Delaware Takeover Statute.  The Company is subject to the General Corporation Law of the State of Delaware (the “DGCL”), including Section 203. In general, Section 203 restricts the ability of a public Delaware corporation from engaging in a “business combination” with an “interested stockholder” for a period of three years after the date of the transaction in which the person became an interested stockholder. An “interested stockholder” includes any person or entity who in the last three years obtained 15% or more of any class or series of stock entitled to vote generally in the election of directors.  Generally, a “business combination” includes a merger, asset or stock sale or other transaction resulting in a financial benefit to the interested stockholder.  However, the restriction does not apply if:

 

	
 
	
•
	
the Board of Directors approved either the business combination or the transaction that resulted in the stockholder becoming an interested stockholder, with approval taking place prior to such business combination or transaction;

	
 
	
•
	
upon consummation of the transaction that resulted in the stockholder becoming an interested stockholder, the interested stockholder owned at least 85% of the Company’s voting stock outstanding at the time the transaction commenced, excluding certain shares;

	
 
	
•
	
the business combination is approved by the Board of Directors and by the affirmative vote of holders of at least two-thirds of the outstanding voting stock that is not owned by the interested stockholder, with approval taking place concurrently with or after the business combination.

 

Under certain circumstances, this provision may make it more difficult for a person who would be an “interested stockholder” to effect various business combinations with the Company for a three-year period.
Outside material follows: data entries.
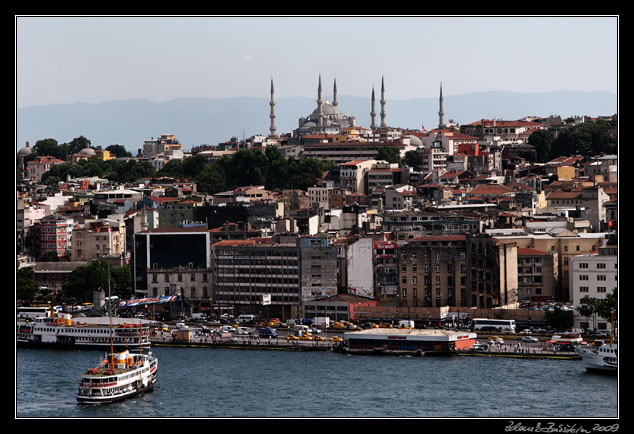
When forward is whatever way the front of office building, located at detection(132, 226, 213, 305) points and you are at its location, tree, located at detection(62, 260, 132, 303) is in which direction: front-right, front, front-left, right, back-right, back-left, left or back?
back-right

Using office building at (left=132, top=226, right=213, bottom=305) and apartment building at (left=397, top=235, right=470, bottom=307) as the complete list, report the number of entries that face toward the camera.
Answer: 2

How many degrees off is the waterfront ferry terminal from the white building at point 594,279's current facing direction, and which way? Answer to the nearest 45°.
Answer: approximately 45° to its right

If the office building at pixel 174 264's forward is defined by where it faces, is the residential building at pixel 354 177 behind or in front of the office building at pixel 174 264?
behind

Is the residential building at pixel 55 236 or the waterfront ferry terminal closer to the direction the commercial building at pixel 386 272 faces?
the waterfront ferry terminal

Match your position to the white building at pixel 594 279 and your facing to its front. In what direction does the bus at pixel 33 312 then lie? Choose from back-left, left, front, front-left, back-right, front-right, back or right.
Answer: right

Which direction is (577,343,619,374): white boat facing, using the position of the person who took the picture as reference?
facing to the left of the viewer

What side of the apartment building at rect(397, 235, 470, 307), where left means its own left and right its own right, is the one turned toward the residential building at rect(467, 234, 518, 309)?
left

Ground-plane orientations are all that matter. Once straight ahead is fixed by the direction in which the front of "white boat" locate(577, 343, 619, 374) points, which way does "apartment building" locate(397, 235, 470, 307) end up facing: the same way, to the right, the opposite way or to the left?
to the left

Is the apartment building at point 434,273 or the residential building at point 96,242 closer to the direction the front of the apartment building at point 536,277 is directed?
the apartment building

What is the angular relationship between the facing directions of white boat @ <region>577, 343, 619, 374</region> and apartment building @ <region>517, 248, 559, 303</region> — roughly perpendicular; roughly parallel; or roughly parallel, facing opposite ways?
roughly perpendicular

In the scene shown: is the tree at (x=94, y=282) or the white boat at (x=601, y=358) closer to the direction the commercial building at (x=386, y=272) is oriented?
the white boat

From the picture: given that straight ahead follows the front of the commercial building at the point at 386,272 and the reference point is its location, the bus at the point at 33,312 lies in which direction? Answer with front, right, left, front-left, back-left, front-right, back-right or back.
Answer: right

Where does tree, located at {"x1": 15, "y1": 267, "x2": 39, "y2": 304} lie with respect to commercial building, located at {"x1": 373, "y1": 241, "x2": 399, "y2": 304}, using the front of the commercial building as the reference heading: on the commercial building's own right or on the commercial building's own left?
on the commercial building's own right

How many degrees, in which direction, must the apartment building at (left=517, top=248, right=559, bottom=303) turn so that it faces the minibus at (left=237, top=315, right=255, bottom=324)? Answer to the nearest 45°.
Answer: approximately 90° to its right
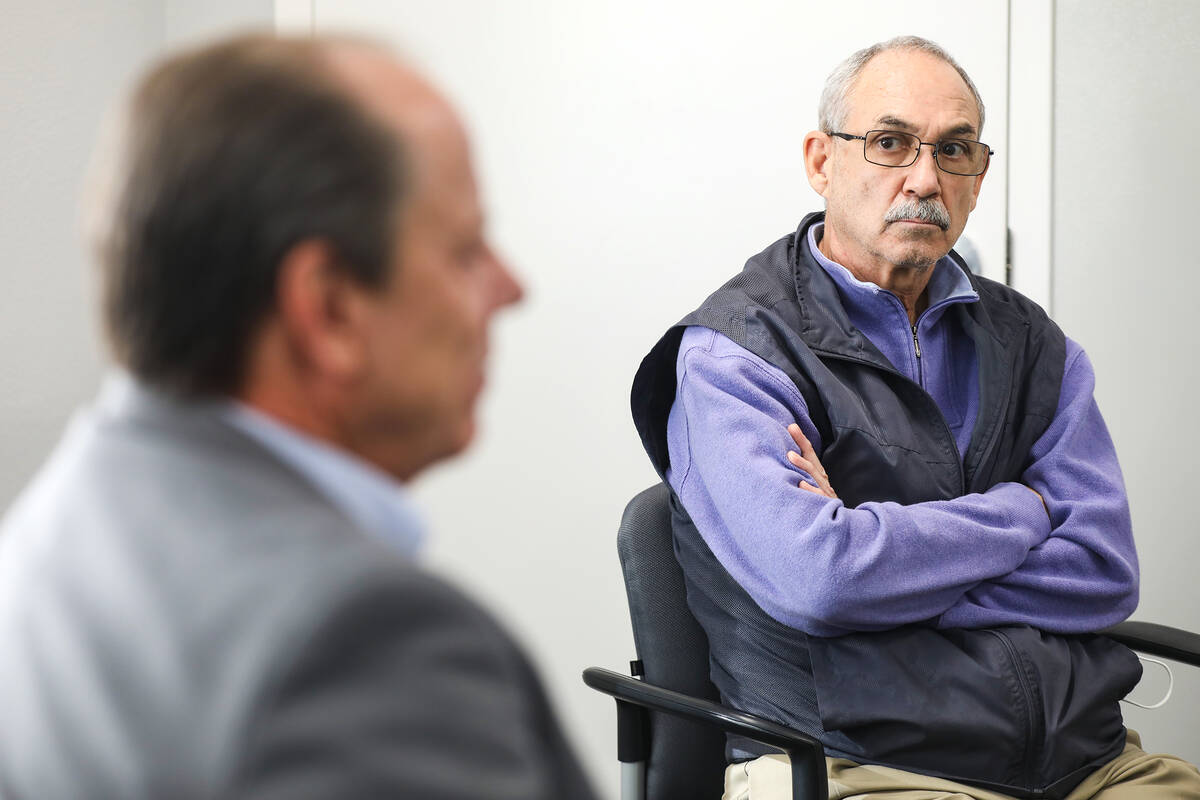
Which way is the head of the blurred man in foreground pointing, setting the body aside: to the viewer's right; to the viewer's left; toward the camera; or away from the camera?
to the viewer's right

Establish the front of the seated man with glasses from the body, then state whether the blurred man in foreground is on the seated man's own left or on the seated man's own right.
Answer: on the seated man's own right

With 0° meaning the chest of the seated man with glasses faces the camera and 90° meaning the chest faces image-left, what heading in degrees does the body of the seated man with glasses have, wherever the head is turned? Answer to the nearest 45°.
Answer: approximately 315°
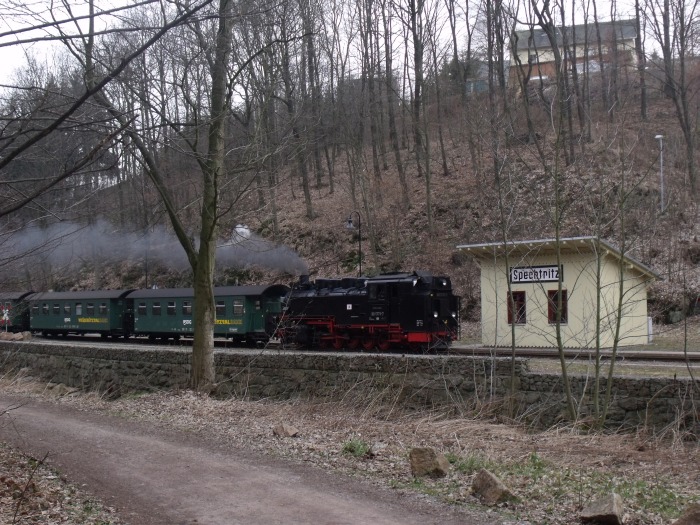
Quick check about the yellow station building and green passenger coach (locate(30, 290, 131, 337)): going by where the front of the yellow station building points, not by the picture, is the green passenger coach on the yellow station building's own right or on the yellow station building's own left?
on the yellow station building's own right

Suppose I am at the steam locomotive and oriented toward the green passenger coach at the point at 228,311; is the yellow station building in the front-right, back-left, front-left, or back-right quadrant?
back-right

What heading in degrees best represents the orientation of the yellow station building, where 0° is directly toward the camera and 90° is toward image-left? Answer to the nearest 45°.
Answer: approximately 45°

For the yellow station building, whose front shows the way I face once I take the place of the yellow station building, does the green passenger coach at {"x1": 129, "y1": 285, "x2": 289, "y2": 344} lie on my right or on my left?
on my right

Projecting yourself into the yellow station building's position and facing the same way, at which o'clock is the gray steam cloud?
The gray steam cloud is roughly at 2 o'clock from the yellow station building.
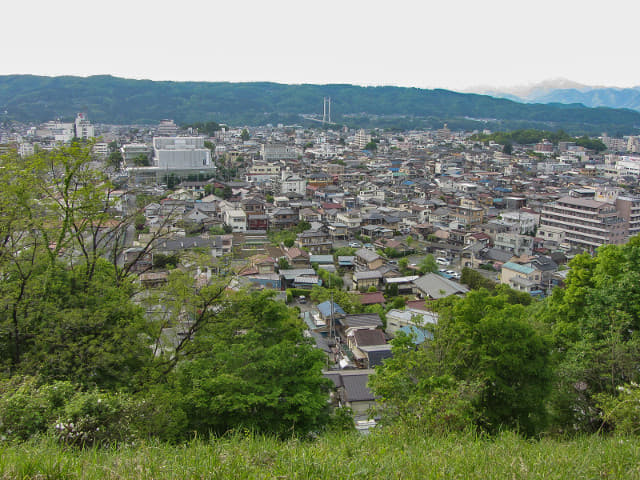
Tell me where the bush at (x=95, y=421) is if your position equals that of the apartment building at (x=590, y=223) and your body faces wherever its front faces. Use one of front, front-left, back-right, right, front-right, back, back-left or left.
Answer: front-left

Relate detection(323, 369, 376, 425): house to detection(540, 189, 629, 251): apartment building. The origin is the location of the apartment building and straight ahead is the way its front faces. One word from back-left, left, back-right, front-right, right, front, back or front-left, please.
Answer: front-left

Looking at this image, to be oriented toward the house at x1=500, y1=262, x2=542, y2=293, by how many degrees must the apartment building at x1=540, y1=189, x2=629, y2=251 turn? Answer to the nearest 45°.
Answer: approximately 45° to its left

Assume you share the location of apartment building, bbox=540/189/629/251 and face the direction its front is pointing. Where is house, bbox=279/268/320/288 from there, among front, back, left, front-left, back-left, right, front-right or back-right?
front

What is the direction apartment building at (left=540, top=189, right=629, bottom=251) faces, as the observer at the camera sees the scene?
facing the viewer and to the left of the viewer

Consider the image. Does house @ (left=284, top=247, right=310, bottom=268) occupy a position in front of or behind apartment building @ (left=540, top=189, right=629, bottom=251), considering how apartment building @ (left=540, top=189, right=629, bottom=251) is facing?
in front

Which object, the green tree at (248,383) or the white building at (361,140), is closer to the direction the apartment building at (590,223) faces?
the green tree

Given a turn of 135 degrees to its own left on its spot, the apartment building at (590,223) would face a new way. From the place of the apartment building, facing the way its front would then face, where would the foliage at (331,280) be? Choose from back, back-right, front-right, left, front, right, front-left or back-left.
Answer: back-right

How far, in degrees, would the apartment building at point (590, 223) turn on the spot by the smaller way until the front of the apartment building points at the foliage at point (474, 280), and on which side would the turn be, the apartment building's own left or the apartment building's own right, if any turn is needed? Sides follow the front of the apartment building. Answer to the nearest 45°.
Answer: approximately 45° to the apartment building's own left

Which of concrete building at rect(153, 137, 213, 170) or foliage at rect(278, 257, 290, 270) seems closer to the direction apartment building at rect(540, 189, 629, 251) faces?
the foliage

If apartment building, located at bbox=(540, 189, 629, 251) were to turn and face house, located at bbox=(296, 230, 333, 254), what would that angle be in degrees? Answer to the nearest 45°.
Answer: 0° — it already faces it

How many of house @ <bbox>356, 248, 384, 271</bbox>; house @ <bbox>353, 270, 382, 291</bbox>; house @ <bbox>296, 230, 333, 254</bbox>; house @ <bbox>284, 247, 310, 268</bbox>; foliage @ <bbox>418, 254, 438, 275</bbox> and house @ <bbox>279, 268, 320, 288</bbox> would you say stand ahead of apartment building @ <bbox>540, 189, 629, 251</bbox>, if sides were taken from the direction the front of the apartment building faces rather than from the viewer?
6

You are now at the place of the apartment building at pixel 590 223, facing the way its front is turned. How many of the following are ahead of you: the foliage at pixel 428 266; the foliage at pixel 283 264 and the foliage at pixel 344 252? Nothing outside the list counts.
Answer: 3

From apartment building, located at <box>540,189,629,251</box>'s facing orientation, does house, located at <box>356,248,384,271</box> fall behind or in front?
in front
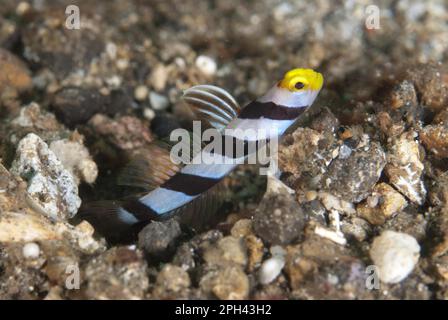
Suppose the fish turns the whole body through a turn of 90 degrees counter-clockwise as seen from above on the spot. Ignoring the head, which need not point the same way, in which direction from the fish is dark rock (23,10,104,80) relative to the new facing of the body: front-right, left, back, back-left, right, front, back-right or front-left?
front-left

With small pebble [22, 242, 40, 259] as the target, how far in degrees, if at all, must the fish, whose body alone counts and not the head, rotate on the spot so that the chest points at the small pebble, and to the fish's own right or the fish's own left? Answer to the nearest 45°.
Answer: approximately 135° to the fish's own right

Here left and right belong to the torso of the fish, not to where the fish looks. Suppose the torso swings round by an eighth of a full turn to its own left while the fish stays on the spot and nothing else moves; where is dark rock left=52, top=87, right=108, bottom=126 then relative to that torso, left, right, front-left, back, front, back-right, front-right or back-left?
left

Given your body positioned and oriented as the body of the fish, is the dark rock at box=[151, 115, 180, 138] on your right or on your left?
on your left

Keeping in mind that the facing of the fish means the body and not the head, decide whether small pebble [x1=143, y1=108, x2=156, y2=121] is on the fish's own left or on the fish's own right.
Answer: on the fish's own left

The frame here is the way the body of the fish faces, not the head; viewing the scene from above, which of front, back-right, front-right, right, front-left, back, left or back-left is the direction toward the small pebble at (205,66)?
left

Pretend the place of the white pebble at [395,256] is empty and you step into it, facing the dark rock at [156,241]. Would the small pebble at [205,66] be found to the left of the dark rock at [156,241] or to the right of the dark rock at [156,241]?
right

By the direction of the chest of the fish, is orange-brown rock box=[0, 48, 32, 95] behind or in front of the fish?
behind

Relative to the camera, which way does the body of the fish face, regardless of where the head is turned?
to the viewer's right
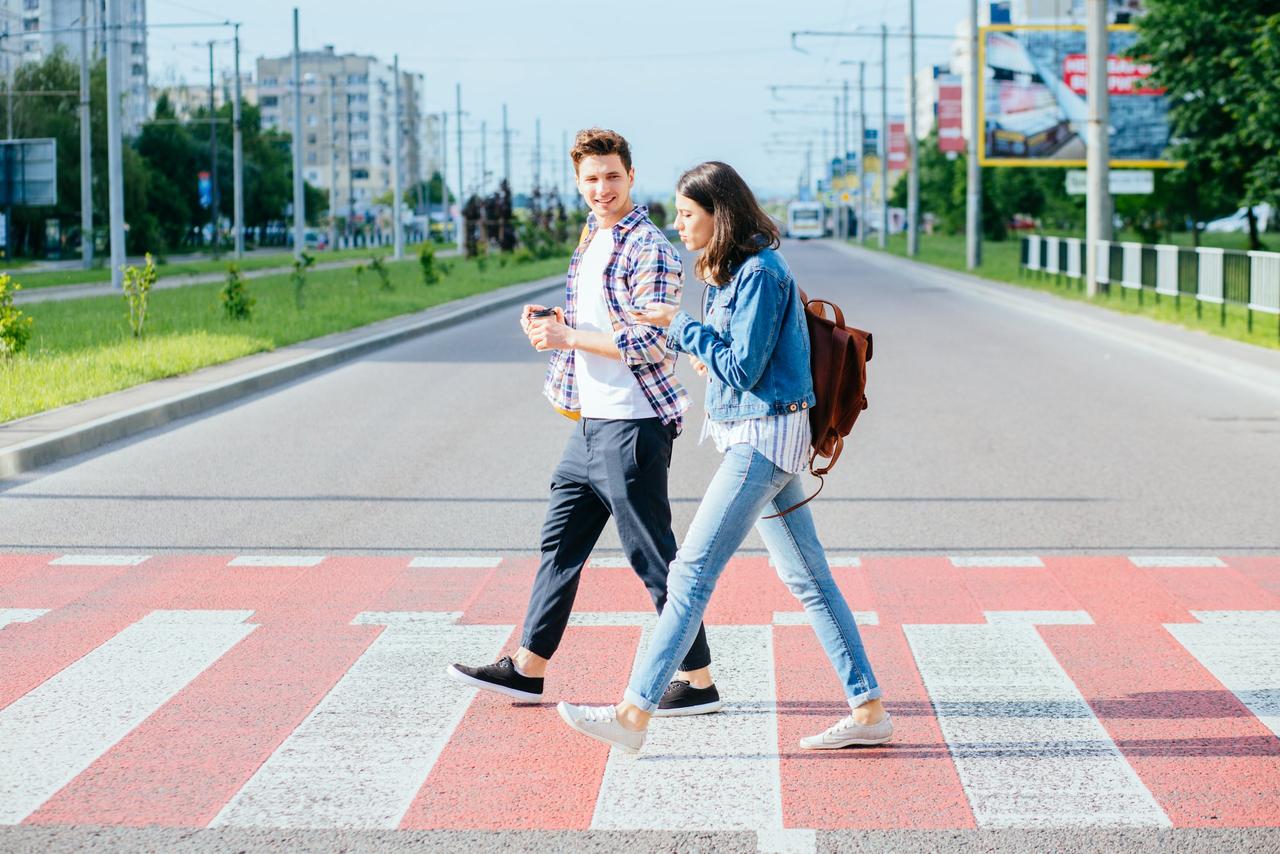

This provision may encourage companies interested in acquiring the Company to negotiate in advance with the Board of Directors, because the stockholder approval requirement would be avoided if the Board of Directors were to approve either the business combination or the transaction that results in the stockholder becoming an interested stockholder. These provisions also may have the effect of preventing changes in the Board of Directors and may make it more difficult to accomplish transactions that stockholders may otherwise deem to be in their best interest.

 

Limitations on Director Liability

 

The Certificate of Incorporation provides that no director shall be personally liable to the Company or the stockholders for monetary damages for any breach of fiduciary duty by such director as a director, notwithstanding any other provision of law to the contrary. However, a director shall be liable to the extent required by applicable law (i) for any breach of the director’s duty of loyalty to the Company or the stockholders, (ii) for acts or omissions not in good faith or which involve intentional misconduct or a knowing violation of law, (iii) under Section 174 of the DGCL, which relates to unlawful payments of dividends or unlawful stock repurchases or redemptions, or (iv) for any transaction from which the director derived an improper personal benefit.

 

Indemnification of Directors and Officers

The Certificate of Incorporation and By-Laws provide that the Company shall indemnify its directors and officers, whether former or present, and provide for the advancement to them of expenses in connection with actual or threatened proceedings and claims arising out of their status as such to the fullest extent permitted by the DGCL. These provisions may be held not to be enforceable for violations of the federal securities laws of the United States.

 

Transfer Agent and Registrar

 

The transfer agent for the common stock is American Stock Transfer & Trust Company, LLC.